Il est clair que ceux-là n’ont d’autres exutoires à leur agressivité pathologique et à  leur déviationnisme religieux que les âmes des innocents et des jeunes femmes en marge de la société. Lamia’, Mounia, Hanân ne sont que les victimes d’une pensée fasciste nihiliste d’un groupe de désaxés qui ont échoué à se réaliser dans une société libre pour se transformer en bêtes féroces et aboutir à des états pathologiques ennemis de l’humanité.

Sur la route qui lie la capitale à Bizerte se trouve la maison de Lamia’. De l’extérieur, la maison est comme toutes les autres maisons tunisiennes. … Mais tu sens l’odeur de la tristesse dès que tes pas en franchissent la porte. Même l’aboiement du  chien couché dans la cour s’est transformé en hurlement de douleur pour la jeune femme recluse à l’intérieur.

L’histoire de Lamia’ a commencé alors qu’elle avait dix-neuf printemps qui se sont  transformés en dix-neuf automnes. Elle s’est en effet exposée à l’humiliation, pour elle-même et pour son corps, sous l’influence d’un missionnaire (dâ’i, داعي) d’un canal [satellitaire] religieux qui tournait en dérision l’islam des Tunisiens et leur compréhension de la religion. Elle s’est confrontée en 2011 à une personne qui l’avait convaincue que sa façon de se vêtir était du vice et que sa sortie dans la rue était  illicite. Lamia’ ne connaissait rien à la religion. Elle a cru que les paroles de cette personne étaient la religion et qu’elle devait appliquer ses fatwas à la lettre si elle voulait aimer Allah.

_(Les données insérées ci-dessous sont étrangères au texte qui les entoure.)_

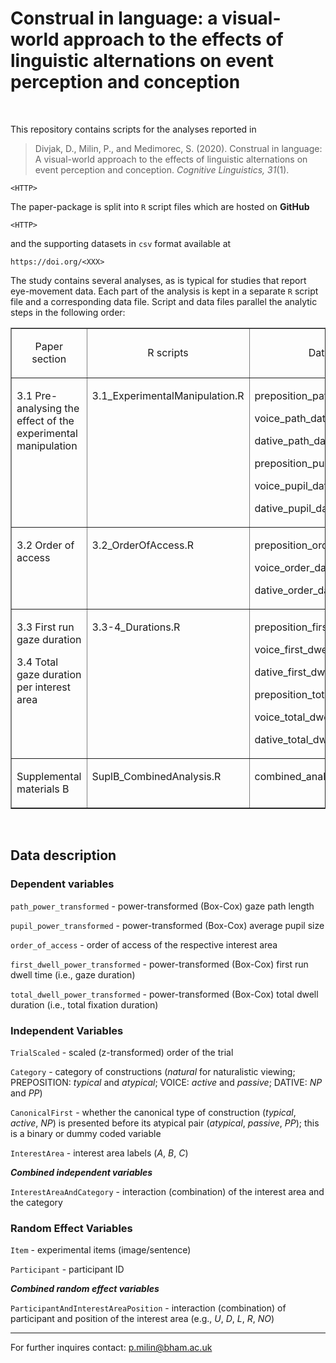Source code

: # Construal in language: a visual-world approach to the effects of linguistic alternations on event perception and conception

<br>

This repository contains scripts for the analyses reported in

> Divjak, D., Milin, P., and Medimorec, S. (2020). Construal in language: A visual-world approach to the effects of linguistic alternations on event perception and conception. *Cognitive Linguistics, 31*(1).

    <HTTP>

The paper-package is split into `R` script files which are hosted on **GitHub**

    <HTTP>

and the supporting datasets in `csv` format available at 

    https://doi.org/<XXX>

The study contains several analyses, as is typical for studies that report eye-movement data. Each part of the analysis is kept in a separate `R` script file and a corresponding data file. Script and data files parallel the analytic steps in the following order:

<table border="1" cellspacing="1" cellpadding="0">
    <tbody>
        <tr>
            <td width="140">
                <p align="center">
                    Paper section
                </p>
            </td>
            <td width="229">
                <p align="center">
                    R scripts
                </p>
            </td>
            <td width="232">
                <p align="center">
                    Data files
                </p>
            </td>
        </tr>
        <tr>
            <td width="140" valign="top">
                <p>
                    3.1 Pre-analysing the effect of the experimental
                    manipulation
                </p>
            </td>
            <td width="229" valign="top">
                <p>
                    3.1_ExperimentalManipulation.R
                </p>
            </td>
            <td width="232" valign="top">
                <p>
                    preposition_path_data.csv
                </p>
                <p>
                    voice_path_data.csv
                </p>
                <p>
                    dative_path_data.csv
                </p>
                <p>
                    preposition_pupil_data.csv
                </p>
                <p>
                    voice_pupil_data.csv
                </p>
                <p>
                    dative_pupil_data.csv
                </p>
            </td>
        </tr>
        <tr>
            <td width="140" valign="top">
                <p>
                    3.2 Order of access
                </p>
            </td>
            <td width="229" valign="top">
                <p>
                    3.2_OrderOfAccess.R
                </p>
            </td>
            <td width="232" valign="top">
                <p>
                    preposition_order_data.csv
                </p>
                <p>
                    voice_order_data.csv
                </p>
                <p>
                    dative_order_data.csv
                </p>
            </td>
        </tr>
        <tr>
            <td width="140" valign="top">
                <p>
                    3.3 First run gaze duration
                </p>
                <p>
                    3.4 Total gaze duration per interest area
                </p>
            </td>
            <td width="229" valign="top">
                <p>
                    3.3-4_Durations.R
                </p>
            </td>
            <td width="232" valign="top">
                <p>
                    preposition_first_dwell_data.csv
                </p>
                <p>
                    voice_first_dwell_data.csv
                </p>
                <p>
                    dative_first_dwell_data.csv
                </p>
                <p>
                    preposition_total_dwell_data.csv
                </p>
                <p>
                    voice_total_dwell_data.csv
                </p>
                <p>
                    dative_total_dwell_data.csv
                </p>
            </td>
        </tr>
        <tr>
            <td width="140" valign="top">
                <p>
                    Supplemental materials B
                </p>
            </td>
            <td width="229" valign="top">
                <p>
                    SuplB_CombinedAnalysis.R
                </p>
            </td>
            <td width="232" valign="top">
                <p>
                    combined_analysis.csv
                </p>
            </td>
        </tr>
    </tbody>
</table>

<br>

## Data description

### Dependent variables

`path_power_transformed` - power-transformed (Box-Cox) gaze path length

`pupil_power_transformed` - power-transformed (Box-Cox) average pupil size

`order_of_access` - order of access of the respective interest area

`first_dwell_power_transformed` - power-transformed (Box-Cox) first run dwell time (i.e., gaze duration)

`total_dwell_power_transformed` - power-transformed (Box-Cox) total dwell duration (i.e., total fixation duration)

### Independent Variables

`TrialScaled` - scaled (z-transformed) order of the trial

`Category` - category of constructions (*natural* for naturalistic viewing; PREPOSITION: *typical* and *atypical*; VOICE: *active* and *passive*; DATIVE: *NP* and *PP*)

`CanonicalFirst` - whether the canonical type of construction (*typical*, *active*, *NP*) is presented before its atypical pair (*atypical*, *passive*, *PP*); this is a binary or dummy coded variable

`InterestArea` - interest area labels (*A*, *B*, *C*)

***Combined independent variables***

`InterestAreaAndCategory` - interaction (combination) of the interest area and the category

### Random Effect Variables

`Item` - experimental items (image/sentence)

`Participant` - participant ID

***Combined random effect variables***

`ParticipantAndInterestAreaPosition` - interaction (combination) of participant and position of the interest area (e.g., *U*, *D*, *L*, *R*, *NO*)

- - -

For further inquires contact: p.milin@bham.ac.uk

Ce qui est clair, c’est que Lamia’ s’est transformée en « esclave », qu’elle est devenue la propriété de cette personne qui n’a cessé de l’entraîner au service de son projet salafiste jihadiste nihiliste.

Lamia’ a été convaincue que la femme peut participer au jihad pour mater les ennemis de l’islam en divertissant les hommes après les raids, son corps devenant  leur propriété dès que l’un de ces obscurantistes décide de vider en elle la totalité de son complexe sexuel.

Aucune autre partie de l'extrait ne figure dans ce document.